- Location: Columbia County, Wisconsin
- Nearest city: Columbus, WI
- Coordinates: 43°32′3.9″N 89°23′48.4″W﻿ / ﻿43.534417°N 89.396778°W
- Area: 2,466 acres (9.98 km^{2})
- Established: 1963
- Governing body: Wisconsin Department of Natural Resources

= Swan Lake Wildlife Area =

State Wildlife Area in Columbia County, Wisconsin

The Swan Lake Wildlife Area is a 2,466 acre tract of protected land located in Columbia County, Wisconsin, managed by the Wisconsin Department of Natural Resources (WDNR). Land to be used for the wildlife area was first acquired in 1963 to provide for hunting and other outdoor recreational activities in the county. In addition to outdoor recreation activities, the wildlife area was established to protect the Fox River watershed.

==Swan Lake==
The lake for which the wildlife area is named after has an area of 407 acre and has a maximum depth of 82 ft with an average depth of 32 ft. The Lake is made up of 55% muck, 30% sand and 15% gravel. There is a single boat jetty that provides boating access to the Lake.

There are five different invasive species present in the Lake; the curly-leaf pondweed, eurasian water-milfoil, Japanese knotweed, purple loosestrife and zebra mussel. In addition to these invasive plants and animals, while not invasive, the Lake and surrounding Wildlife Area are dominated by large swathes of cattail marshes.

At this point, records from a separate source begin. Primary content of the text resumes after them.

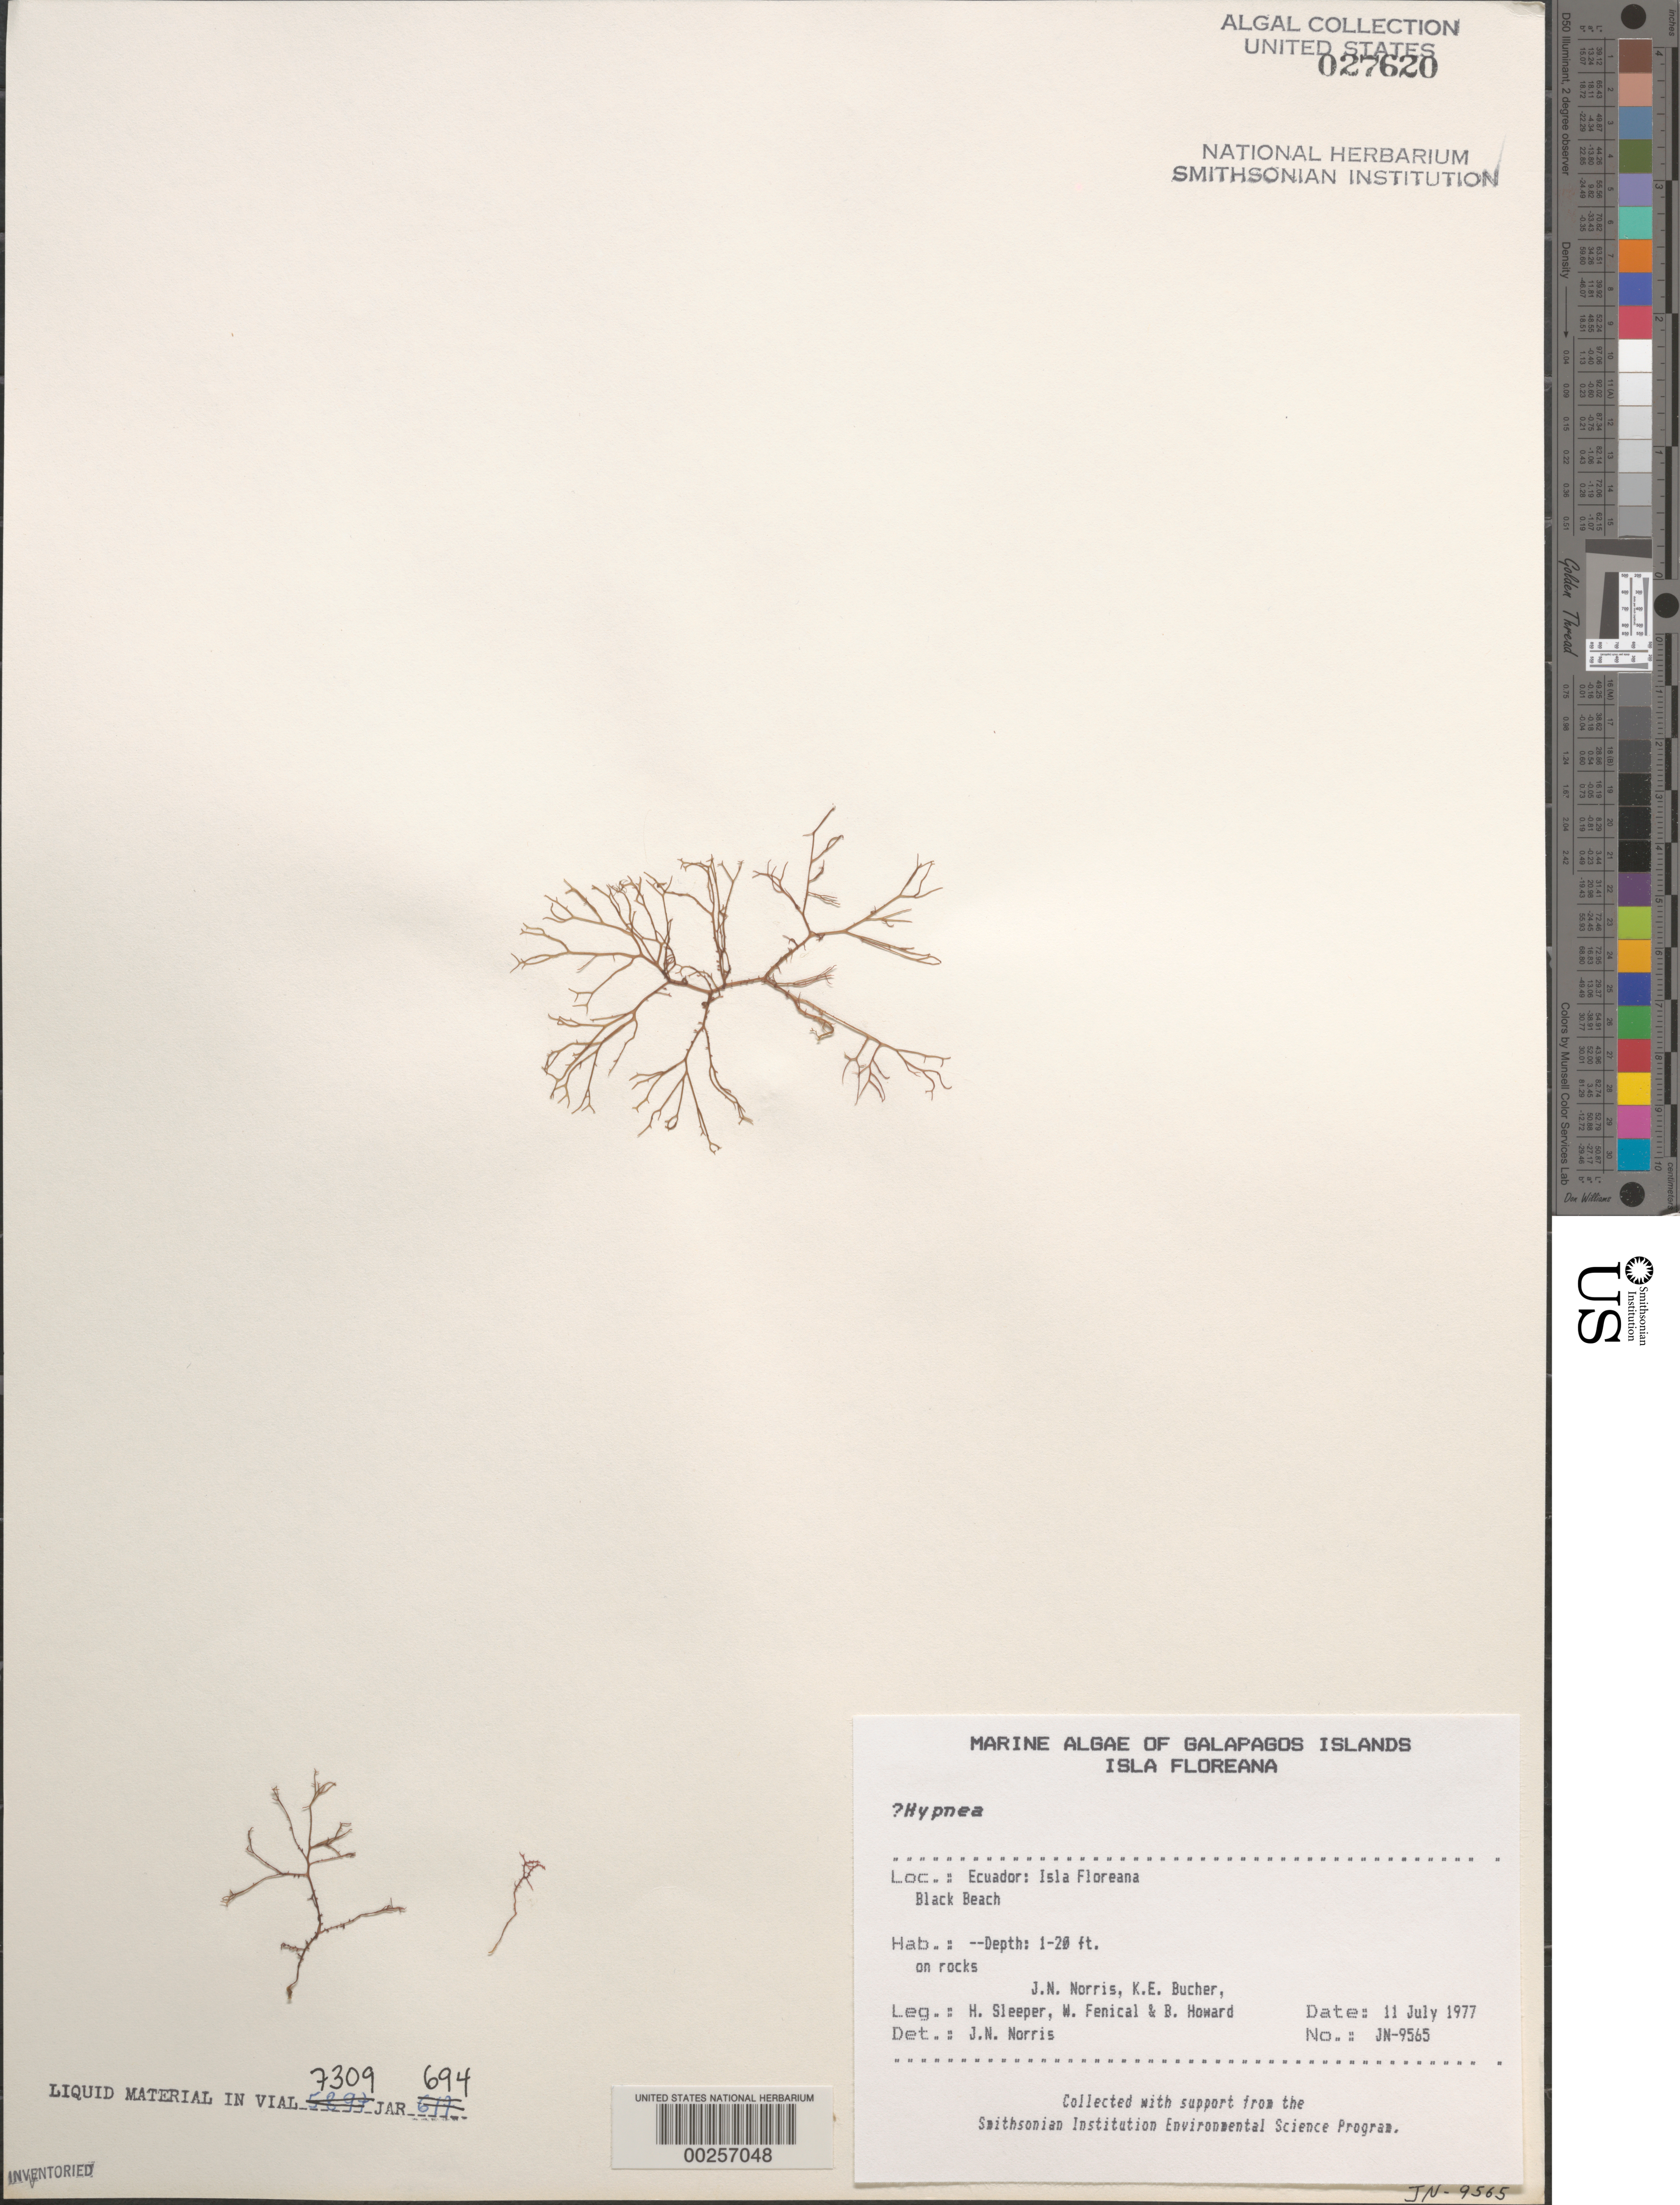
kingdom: Plantae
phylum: Rhodophyta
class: Florideophyceae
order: Gigartinales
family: Cystocloniaceae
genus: Hypnea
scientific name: Hypnea sp.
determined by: Norris, James N.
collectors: J. N. Norris, K. E. Bucher, H. Sleeper, W. Fenical & B. Howard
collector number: JN-9565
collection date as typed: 11 Jul 1977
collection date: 1977-07-11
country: Ecuador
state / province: Colón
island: Floreana [Charles, Santa Maria]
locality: Black Beach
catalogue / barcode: US 27620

There are ten different types of cover in the wildlife area, including aspen, bottomland hardwood, developed, grassland, marsh, oak, shrub wetland, tamarack, upland conifer and the most common, Emergent Wetland.

Cover type acreage
| Cover type | Acres | Percentage cover |
|---|---|---|
| Aspen | 150 | 6% |
| Bottomland hardwood | 50 | 2% |
| Developed | 4 | <1% |
| Emergent wetland | 1,227 | 50% |
| Grassland | 90 | 4% |
| Marsh | 500 | 20% |
| Oak | 190 | 7% |
| Shrub wetland | 230 | 9% |
| Tamarack | 20 | 1% |
| Upland conifer | 5 | <1% |
| Total acreage | 2,466 | 100% |

==Flora and fauna==
There are several different types of trees residing in the wildlife area, the most prominent being oak, maple, hemlock, and red pine. In addition to the varied flora, in both Swan Lake and the surrounding marshland, musky, Northern pike, largemouth bass, walleye and northern pike are commonly found. Besides sea dwelling fauna, black tern, turkey and shorebirds have been known to frequent the area.

Other flora besides trees include bur-reed, common reed grass, various bulrush, pickerel-weed and wild rice.